Adapun jika melihat telaah isi dari POJK yang dimaksud, yakni dimana pada Pasal 3 ayat (1) POJK No. 22 Tahun 2022 Tentang Kegiatan Penyertaan Modal Oleh Bank Umum penyertaan modal, disebutkan Bank yang melaksanakan kegiatan usaha secara konvensional dilarang melakukan Penyertaan Modal selain kepada perusahaan yang bergerak di bidang keuangan.
Artinya dalam hal ini WSBP bukanlah perusahaan yang bergerak di bidang keuangan, namun bidang manufaktur beton precast, readymix, jasa konstruksi dan post tension.

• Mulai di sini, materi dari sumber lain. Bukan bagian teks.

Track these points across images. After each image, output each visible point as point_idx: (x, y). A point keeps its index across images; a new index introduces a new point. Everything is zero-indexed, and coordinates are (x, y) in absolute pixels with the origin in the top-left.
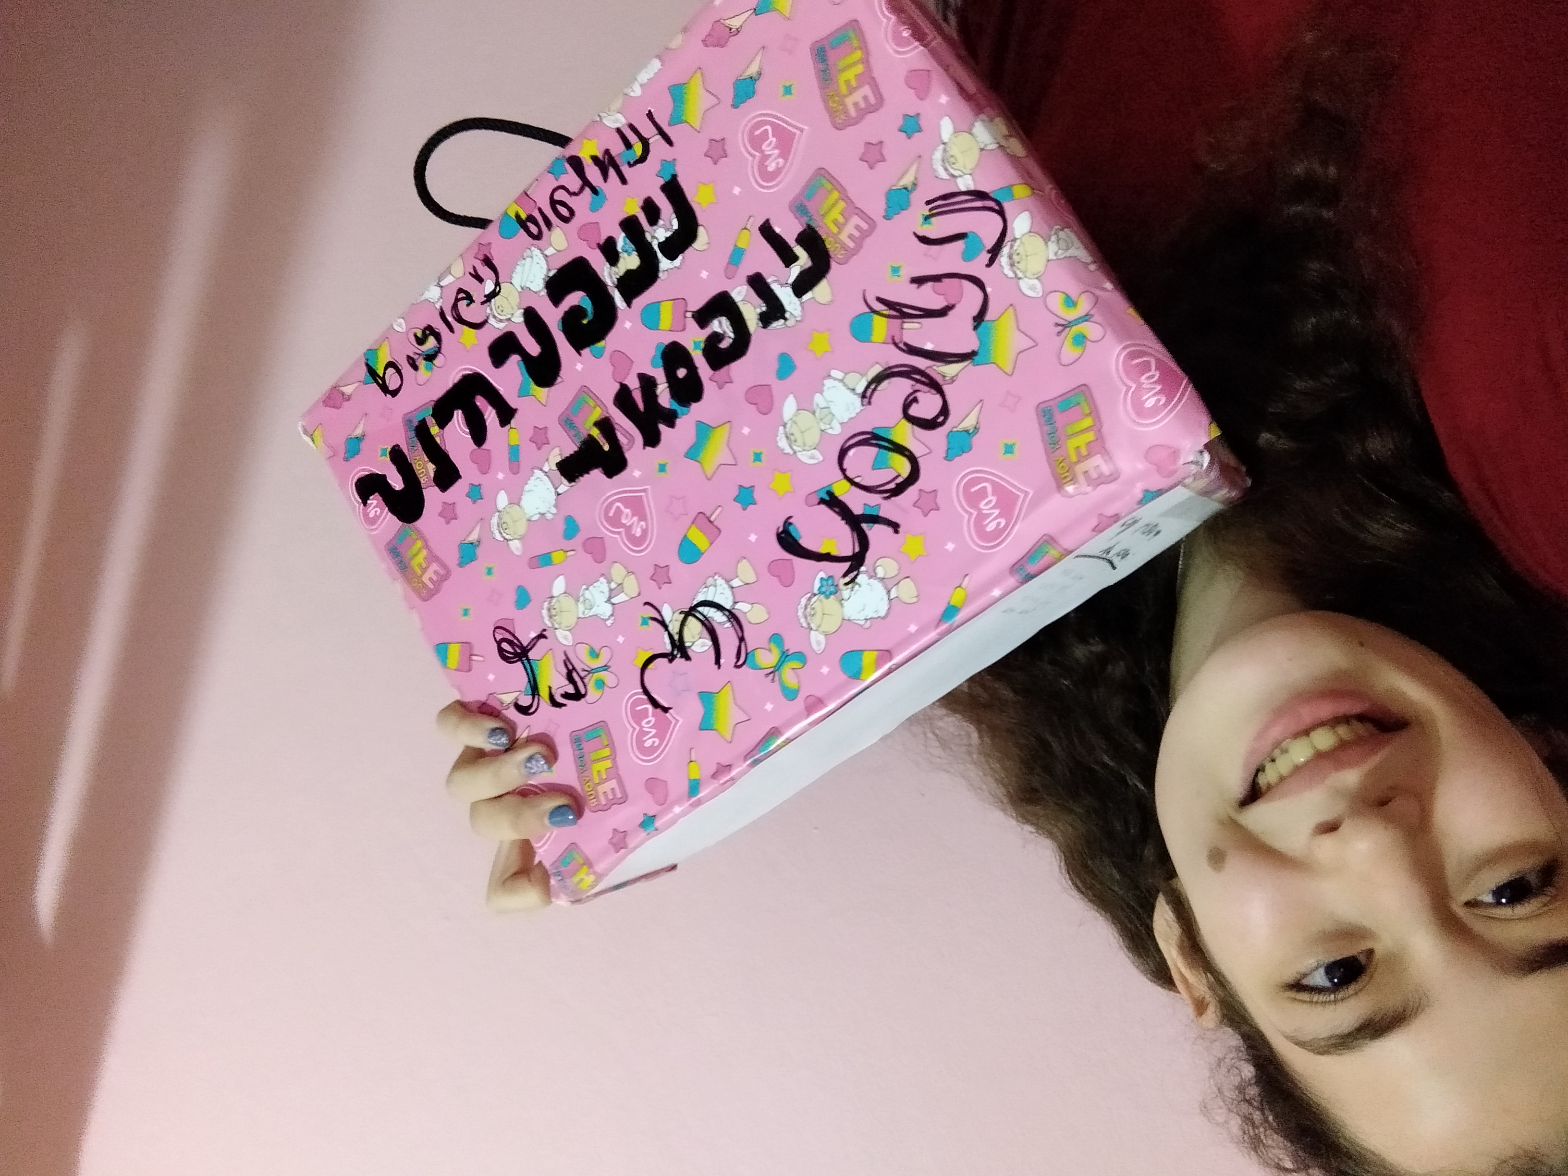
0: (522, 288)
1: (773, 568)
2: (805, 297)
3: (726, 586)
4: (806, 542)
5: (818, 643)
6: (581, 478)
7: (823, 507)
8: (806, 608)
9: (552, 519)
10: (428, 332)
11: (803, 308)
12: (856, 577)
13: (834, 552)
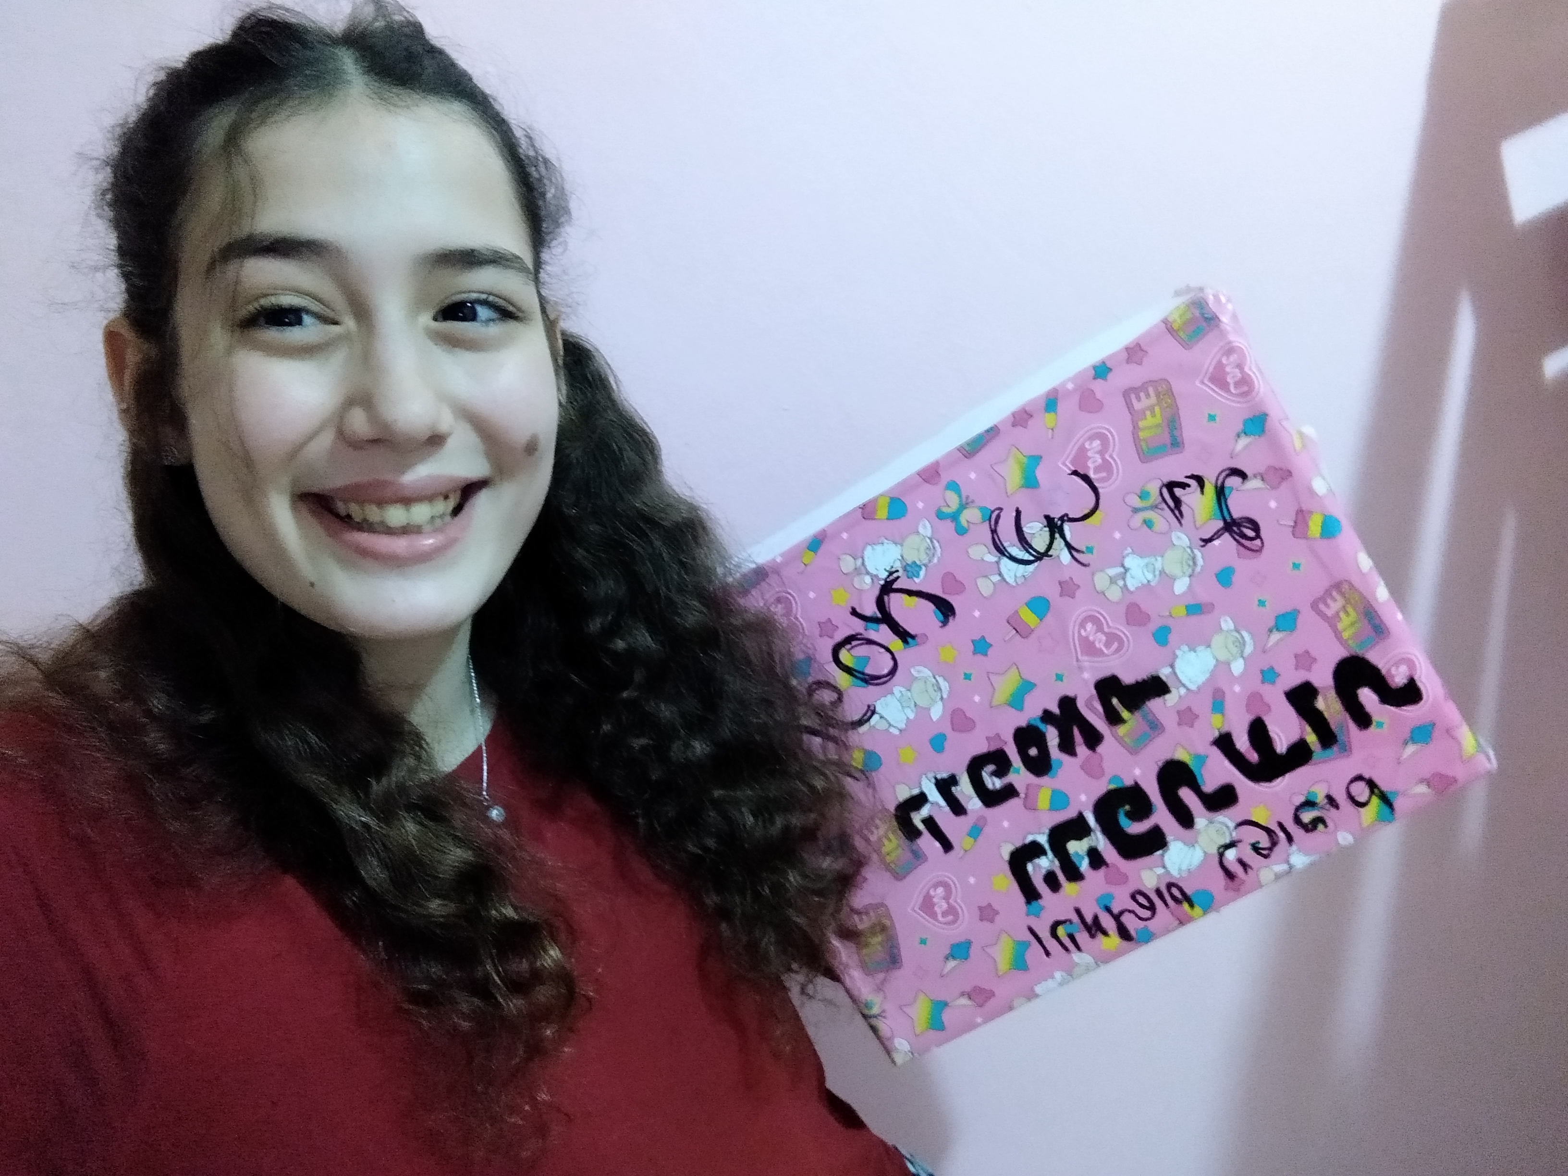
0: (1193, 846)
1: (960, 587)
2: (916, 792)
3: (1006, 576)
4: (930, 606)
5: (925, 527)
6: (1145, 677)
7: (912, 632)
8: (934, 555)
9: (1182, 644)
10: (1310, 826)
11: (920, 783)
12: (888, 576)
13: (905, 597)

Baca Juga: Bank DKI Menggandeng Fidac Inovasi Untuk Channeling Kredit Bagi ASN
Selain itu pada Pasal 16 POJK Nomor 40 Tahun 2019 Tentang Penilaian Kualitas Aset Bank Umum, tepatnya pada pasa 53 ayat f, dimana restrukturisasi kredit bisa dilakukan dengan konversi kredit menjadi penyertaan modal sementara, hal ini juga telah dijelaskan pada pasal 10 yang mana penyertaan modal dapat dilakukan dalam bentuk surat utang konversi wajib atau surat investasi konversi wajib.
Namun pada POJK tersebut juga dijelaskan atas kualitas penyertaan modalnya, dimana baiknya tempat penyertaan modal adalah perseroan dengan kategori lancar, dimana dalam hal pihak tempat Bank melakukan Penyertaan Modal memperoleh laba dan tidak mengalami kerugian secara kumulatif berdasarkan laporan keuangan tahun buku terakhir yang telah diaudit.
Ada juga kategori kualitas penyertaan modal kurang lancar, diragukan, hingga macet. Masing-masing kategori kualitas penyertaan tersebut juga diatur dengan jangka waktunya masing-masing.